He begins with the instrument. With the tweezers of knowledge, he tells the sage, he has drawn out the thorn of thought lodged in the thorn of thought, the one discernment that removes all the others and then removes itself, leaving nothing stuck in him at all. It is a strange and exact image. The final knowing is not a new possession but the extraction of the last splinter, after which even the tweezers are set down, their work complete.

And from that unstuck place, the sweeping begins. Where now, he asks, is dharma and where is pleasure, where is wealth and where is discernment itself, where is duality and where even the longing for freedom, now that he rests in his own vastness? He is not saying these things were destroyed. He is saying they have lost their address in him, that once a person knows the ground they stand on, the old urgent categories simply have nowhere left to land. The question is not anxious. It is amazed.

He carries the vanishing outward through every dimension that once seemed to hold him. Where is the past and where the future, he wonders, where even the present moment as a thing to grip; where is space, and where is the eternal he once strained toward, now that he abides in his own greatness? The scaffolding of time and place that a self is usually pinned to has quietly come loose, not by force but by the plain fact of his resting in something none of it can contain.

He turns the same amazed question on the very center of a life, the self that was supposed to be doing all this. Where is the Self and where the not-Self, he asks, where good and where evil, where worry, where even thought, now that he rests in his own glory? The one who used to stand in the middle sorting all of it, this is mine and that is not, this is good and that must be fought, has simply dissolved into the vastness it was always appearing within, and with it goes the whole exhausting labor of keeping the categories straight.

And so the king arrives at the still triumph the chapter is named for. There is no dreaming here and no deep sleep either, he says, no waking and no fourth state beyond them, no fear at all, now that he rests in his own majesty. Every framework has fallen away, and what is left is not empty but full, a person seated in the sheer fact of his own being with nothing over it and nothing left to reach for. That resting, that svamahima, is the coronation the whole dialogue has been moving toward.

That is the brief, lifted turn of chapter nineteen. Not a further teaching and not a harder discipline, but the king speaking his own freedom aloud, sweeping every opposite off the board with one amazed question, and taking his seat at last in a majesty that was his the whole time.

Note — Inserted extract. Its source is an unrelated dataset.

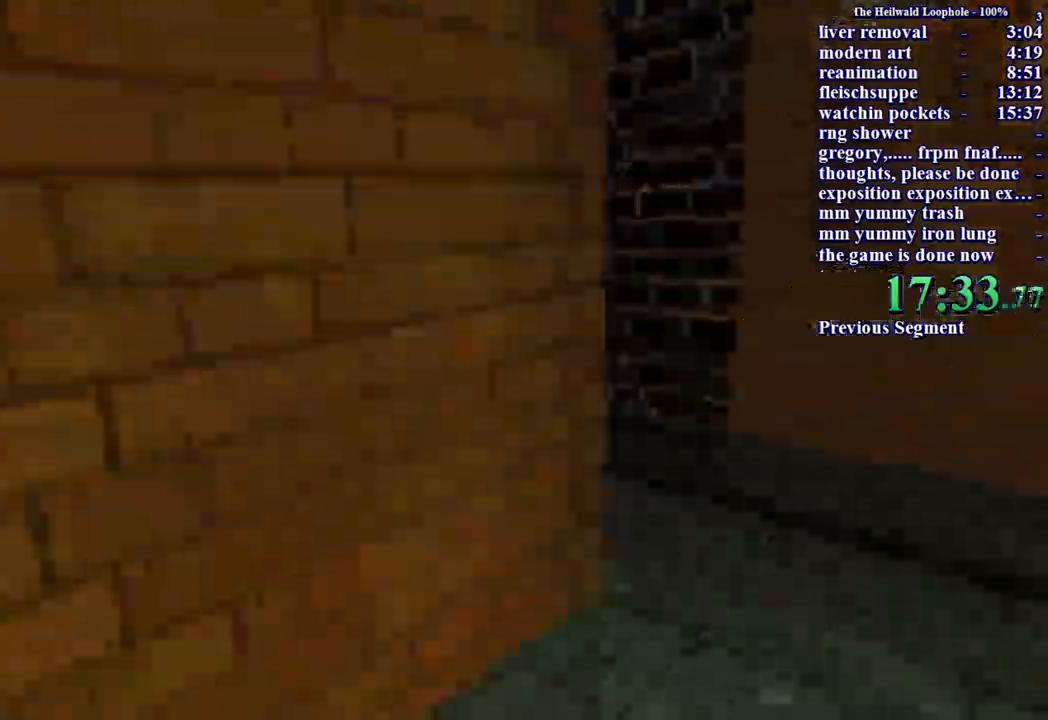
{"keys": ["shift", "w"], "mouse": [], "events": [[467, "d", "up"]]}
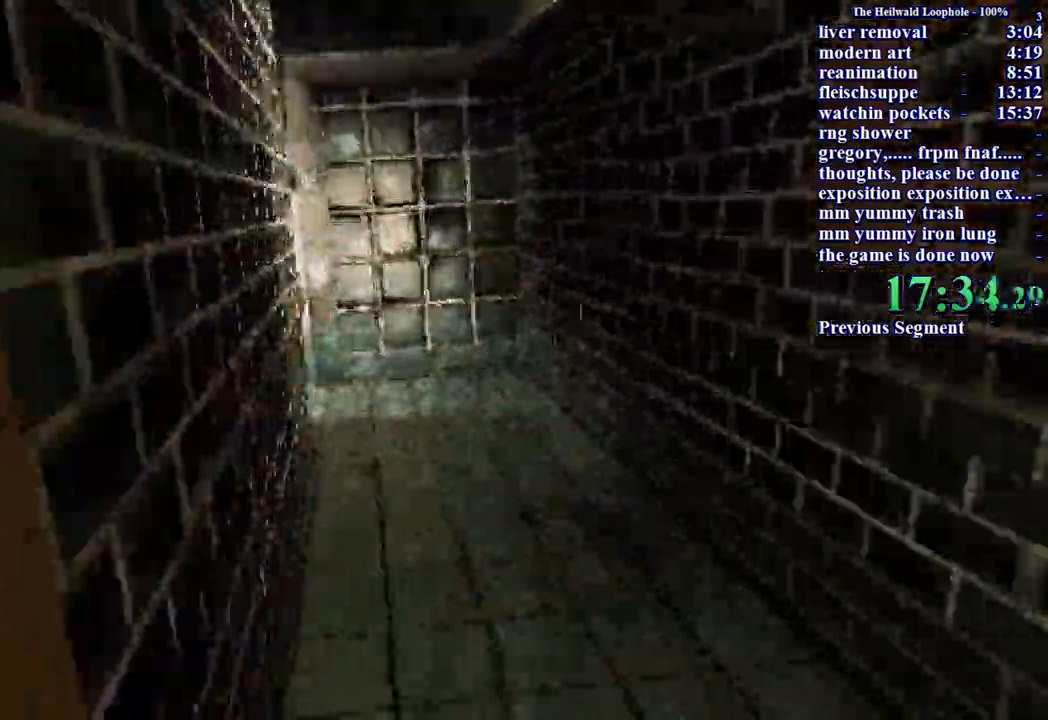
{"keys": ["shift", "w"], "mouse": [], "events": [[283, "d", "down"], [417, "d", "up"]]}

Bringing It Inside: A Short Practice

There is a moment in inner work that feels wonderful and can be quietly premature. A person arrives at a genuine spaciousness, and from inside it the old troubles really do look small and far away, and the natural thing to say is, "where did all that go? that is behind me now." Sometimes that is the truth. And sometimes it is a little too soon, a real glimpse of freedom being used to close the book on material that is still very much alive underneath.

Janaka's "where is it now?" is the genuine article. His opposites have not been buried or leapt over; they have lost their grip because he has actually come to rest in something vast enough that they no longer find purchase. Nothing has been skipped. The thorn was truly drawn out.

Internal Family Systems would look gently but closely at the premature version, because it is easy to slip into and it feels like progress. Often, after a real opening, a part will seize the moment and declare the whole past resolved, the old wounds transcended, the difficult parts no longer relevant, and it does this with the best intentions, because staying in the spacious place feels so much better than turning back toward what still hurts. But the burdened parts have not gone anywhere. They have only been told, in the glow of a real experience, that they are behind us now, and being dismissed by a genuine insight can leave a part more alone than being ignored by an ordinary one.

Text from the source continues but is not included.